The delayed-onset antagonist protocol is based on the observation that endogenous FSH can stimulate larger follicles in the previous luteal phase and subsequently lead to a divergence in the size of the cohort of developing follicles. According to this protocol, a GnRH antagonist is administered from day 2 and continued for 7 days, then ovarian stimulation is started with gonadotropins, and GnRH antagonist is added again if the ultrasound monitoring showed at least one follicle with diameter ≥ 14 mm and continued until the trigger day.

The flare-up protocols are based on the 24-h-long surge in endogenous FSH and LH released when administering GnRH agonists in the early follicular phase. GnRH agonists are initiated in the follicular phase of a stimulation cycle before commencing gonadotropin injections.

The very low-dose, “micro-dose” GnRH agonist flare protocol represents an attempt to decrease the suppressive effects of GnRH agonists during a flare protocol. Daily GnRH agonists are administered at the dose of 20-50 μg twice and continued until the day of hCG administration. After 2 days (on the fourth day of menstruation), the patients received rFSH 300 IU/day.

Synchronizing Early Follicle Development

Ovarian follicles mature over a period of approximately 2-4 months. COS can only support the cohort of follicle responsive to the stimulation without generating de novo follicles. The synchronization of earlier follicle wave with oral estrogens, contraceptive pill, or progestins, prior to traditional COS, has been suggested as a possible strategy to increase the number of responsive follicles, particularly for poor responders.

In some patients, a decrease in ovarian reserve was associated with androgen deficiency. In these women, taking androgens through testosterone or dehydroepiandrosterone (DHEA) can help stimulate early follicular development and improve ovarian functional reserve.

DHEA is produced in the zona reticularis of the adrenal cortex and by ovarian theca cells.

It promotes follicular development and granulosa cell proliferation and can also enhance the level of follicular insulin-like growth factor-1 (IGF-1), which promotes folliculogenesis by enhancing the effect of gonadotropin and reducing follicular arrest.

After the beginning of androgen supplementation, the follicles require 6-8 weeks to achieve synchronization and become mature enough to respond to COS. Among androgenic supplements, DHEA is the preferred method over testosterone as it is metabolized by organs as needed, whereas testosterone overflows the body with a fixed level.

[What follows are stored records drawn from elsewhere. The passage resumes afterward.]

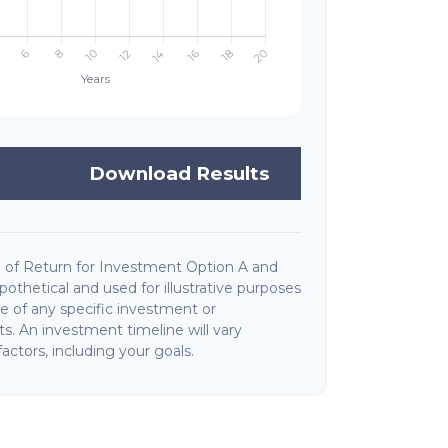
Download Results
 of Return for Investment Option A and
othetical and used for illustrative purposes
ive of any specific investment or
. An investment timeline will vary
actors, including your goals.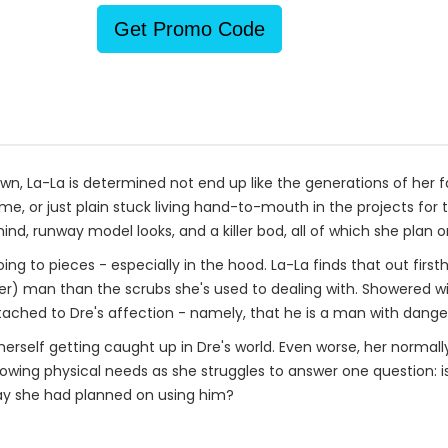
Get Promo Code
town, La-La is determined not end up like the generations of her
e, or just plain stuck living hand-to-mouth in the projects for th
d, runway model looks, and a killer bod, all of which she plan on
oing to pieces - especially in the hood. La-La finds that out fir
r) man than the scrubs she's used to dealing with. Showered wit
ached to Dre's affection - namely, that he is a man with dange
herself getting caught up in Dre's world. Even worse, her norma
r growing physical needs as she struggles to answer one question: 
 way she had planned on using him?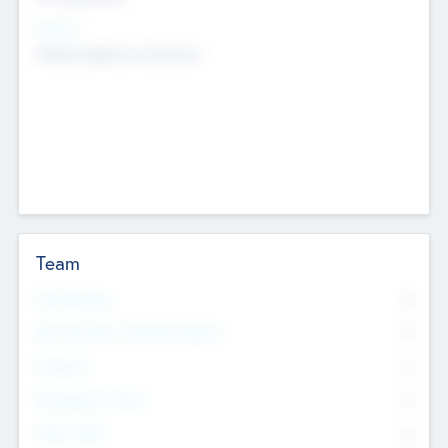
Sectors
Mobile telephony hardware
Team
Total Number
0
Non Executive & Advisory Board
0
Founders
0
Management Team
0
Other Staff
0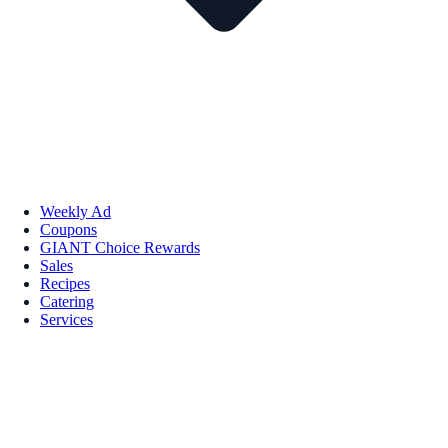
Weekly Ad
Coupons
GIANT Choice Rewards
Sales
Recipes
Catering
Services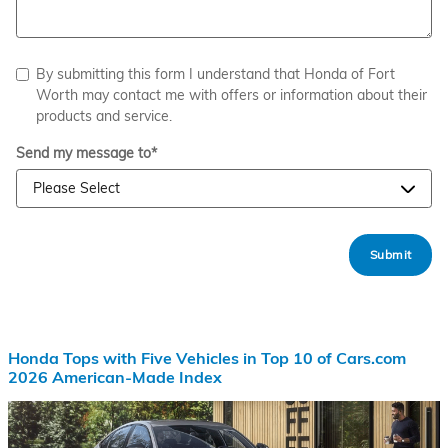
By submitting this form I understand that Honda of Fort
Worth may contact me with offers or information about their
products and service.
Send my message to
*
Submit
Honda Tops with Five Vehicles in Top 10 of Cars.com
2026 American-Made Index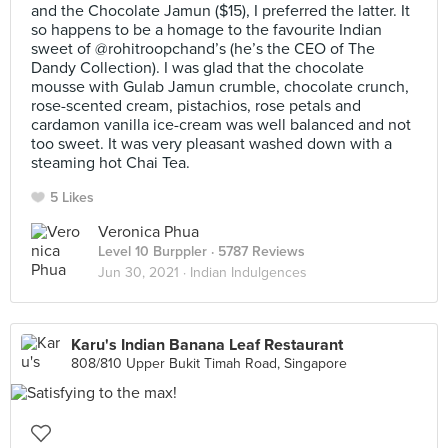
and the Chocolate Jamun ($15), I preferred the latter. It
so happens to be a homage to the favourite Indian
sweet of @rohitroopchand’s (he’s the CEO of The
Dandy Collection). I was glad that the chocolate
mousse with Gulab Jamun crumble, chocolate crunch,
rose-scented cream, pistachios, rose petals and
cardamon vanilla ice-cream was well balanced and not
too sweet. It was very pleasant washed down with a
steaming hot Chai Tea.
5 Likes
Veronica Phua
Level 10 Burppler
· 5787 Reviews
Jun 30, 2021 ·
Indian Indulgences
Karu's Indian Banana Leaf Restaurant
808/810 Upper Bukit Timah Road, Singapore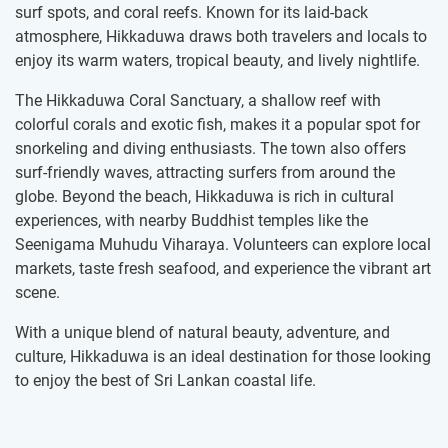
surf spots, and coral reefs. Known for its laid-back
atmosphere, Hikkaduwa draws both travelers and locals to
enjoy its warm waters, tropical beauty, and lively nightlife.
The Hikkaduwa Coral Sanctuary, a shallow reef with
colorful corals and exotic fish, makes it a popular spot for
snorkeling and diving enthusiasts. The town also offers
surf-friendly waves, attracting surfers from around the
globe. Beyond the beach, Hikkaduwa is rich in cultural
experiences, with nearby Buddhist temples like the
Seenigama Muhudu Viharaya. Volunteers can explore local
markets, taste fresh seafood, and experience the vibrant art
scene.
With a unique blend of natural beauty, adventure, and
culture, Hikkaduwa is an ideal destination for those looking
to enjoy the best of Sri Lankan coastal life.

However, it is important to note that conclusive clinical evidence of the influence of DHEA or testosterone is limited and the use of androgen supplementation is still considered experimental. In addition, patients offering these supplements should be informed of potential side effects such as acne, oily skin, deepening of the voice, hirsutism, and hair loss.

Growth hormone (GH) co-treatment improved the ovarian response to COS in poor responders. This conclusion was supported by studies demonstrating that GH, either directly or indirectly via insulin-like growth factor 1 (IGF-1), regulates oocyte maturation by increasing the sensitivity of the ovaries to gonadotropins and promoting early follicle development. Clinical studies demonstrated contrasting effects of GH on oocyte and embryo-related outcomes. Moreover, studies are few in number and included small sample size.